--- EXERCISE BRIEF ---
Print every line of text in the data below word for word, leaving out the picture placeholders.

--- DATA FOR THE TASK ---
*** Begin section ***
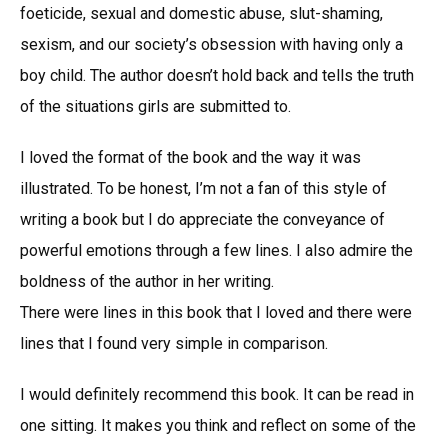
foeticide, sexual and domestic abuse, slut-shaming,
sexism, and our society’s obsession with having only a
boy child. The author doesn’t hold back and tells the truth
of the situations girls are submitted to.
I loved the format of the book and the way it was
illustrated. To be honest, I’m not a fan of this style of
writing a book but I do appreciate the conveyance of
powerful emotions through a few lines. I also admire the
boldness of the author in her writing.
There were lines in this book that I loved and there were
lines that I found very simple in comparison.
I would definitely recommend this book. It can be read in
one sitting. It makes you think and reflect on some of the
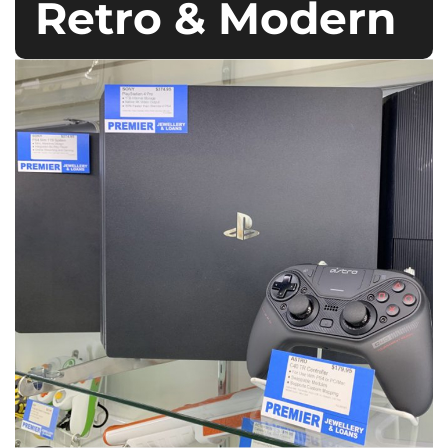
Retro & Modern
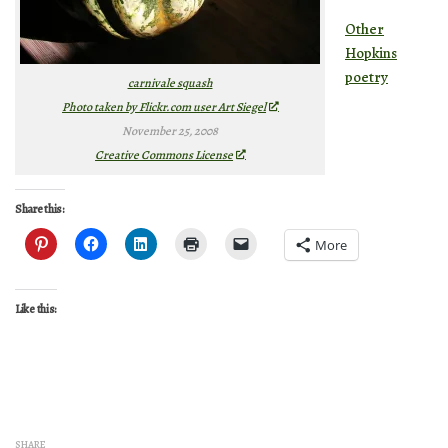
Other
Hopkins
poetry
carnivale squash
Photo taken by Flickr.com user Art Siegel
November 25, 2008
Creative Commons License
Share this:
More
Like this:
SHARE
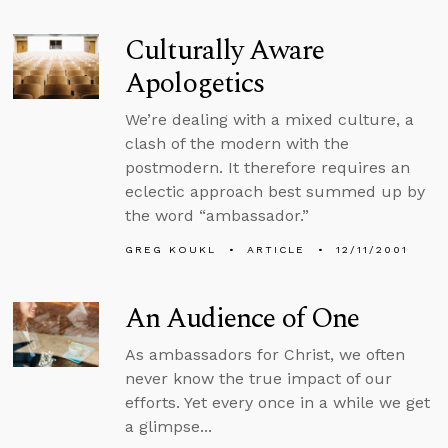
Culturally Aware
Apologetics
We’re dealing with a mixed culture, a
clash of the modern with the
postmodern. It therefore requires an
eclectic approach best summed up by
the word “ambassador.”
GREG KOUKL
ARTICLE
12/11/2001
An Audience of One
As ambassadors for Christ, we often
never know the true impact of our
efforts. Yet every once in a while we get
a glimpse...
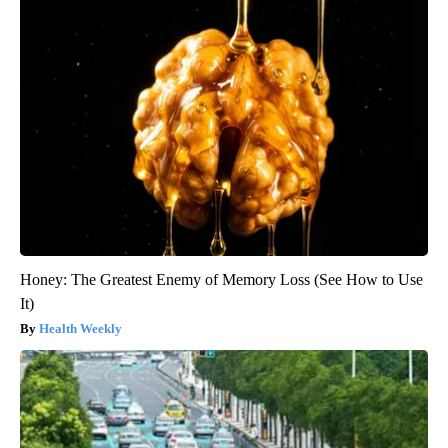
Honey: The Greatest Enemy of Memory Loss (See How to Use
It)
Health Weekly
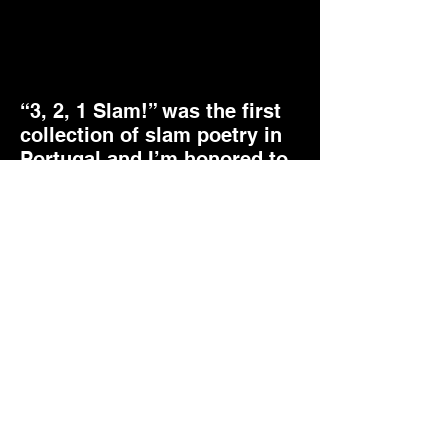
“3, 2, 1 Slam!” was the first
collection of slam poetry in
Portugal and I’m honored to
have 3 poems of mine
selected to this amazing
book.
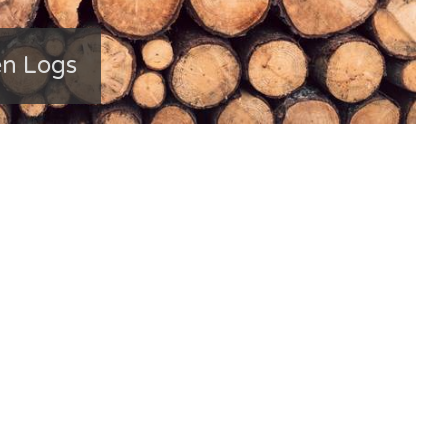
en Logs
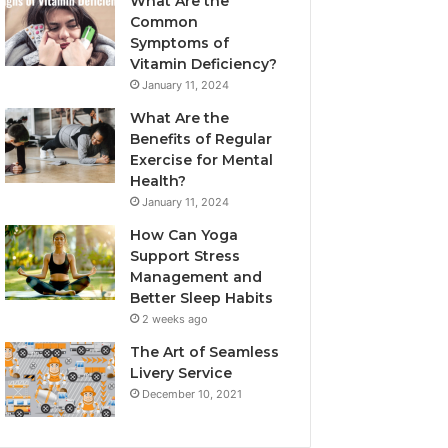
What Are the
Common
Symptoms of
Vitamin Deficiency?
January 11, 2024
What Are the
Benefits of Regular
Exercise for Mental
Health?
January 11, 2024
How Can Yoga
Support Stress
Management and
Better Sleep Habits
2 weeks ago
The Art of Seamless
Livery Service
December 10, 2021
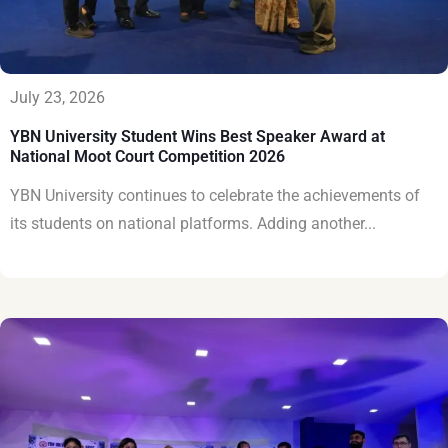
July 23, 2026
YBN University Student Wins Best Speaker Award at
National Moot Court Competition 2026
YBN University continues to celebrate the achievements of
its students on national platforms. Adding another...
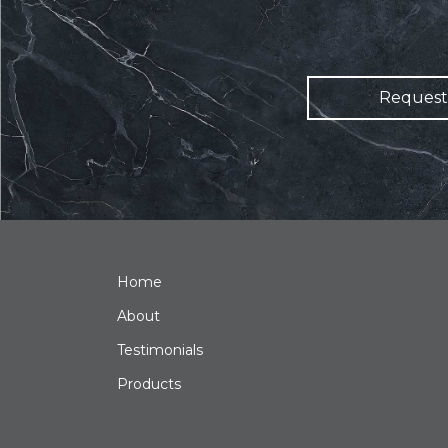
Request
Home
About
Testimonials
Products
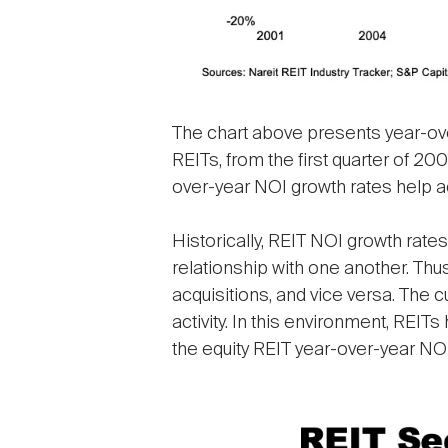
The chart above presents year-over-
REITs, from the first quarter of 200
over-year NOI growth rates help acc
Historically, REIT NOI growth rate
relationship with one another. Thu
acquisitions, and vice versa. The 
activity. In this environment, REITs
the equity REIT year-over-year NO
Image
*** End section ***
--- RESPONSE TO THE TASK ---
foeticide, sexual and domestic abuse, slut-shaming,
sexism, and our society’s obsession with having only a
boy child. The author doesn’t hold back and tells the truth
of the situations girls are submitted to.
I loved the format of the book and the way it was
illustrated. To be honest, I’m not a fan of this style of
writing a book but I do appreciate the conveyance of
powerful emotions through a few lines. I also admire the
boldness of the author in her writing.
There were lines in this book that I loved and there were
lines that I found very simple in comparison.
I would definitely recommend this book. It can be read in
one sitting. It makes you think and reflect on some of the
Retro & Modern
Other
Hopkins
poetry
carnivale squash
Photo taken by Flickr.com user Art Siegel
November 25, 2008
Creative Commons License
Share this:
More
Like this:
SHARE
Culturally Aware
Apologetics
We’re dealing with a mixed culture, a
clash of the modern with the
postmodern. It therefore requires an
eclectic approach best summed up by
the word “ambassador.”
GREG KOUKL
ARTICLE
12/11/2001
An Audience of One
As ambassadors for Christ, we often
never know the true impact of our
efforts. Yet every once in a while we get
a glimpse...
Honey: The Greatest Enemy of Memory Loss (See How to Use
It)
Health Weekly
“3, 2, 1 Slam!” was the first
collection of slam poetry in
Portugal and I’m honored to
have 3 poems of mine
selected to this amazing
book.
en Logs
What Are the
Common
Symptoms of
Vitamin Deficiency?
January 11, 2024
What Are the
Benefits of Regular
Exercise for Mental
Health?
January 11, 2024
How Can Yoga
Support Stress
Management and
Better Sleep Habits
2 weeks ago
The Art of Seamless
Livery Service
December 10, 2021
July 23, 2026
YBN University Student Wins Best Speaker Award at
National Moot Court Competition 2026
YBN University continues to celebrate the achievements of
its students on national platforms. Adding another...
Request
Home
About
Testimonials
Products
The chart above presents year-over-
REITs, from the first quarter of 200
over-year NOI growth rates help acc
Historically, REIT NOI growth rate
relationship with one another. Thu
acquisitions, and vice versa. The 
activity. In this environment, REITs
the equity REIT year-over-year NO
Image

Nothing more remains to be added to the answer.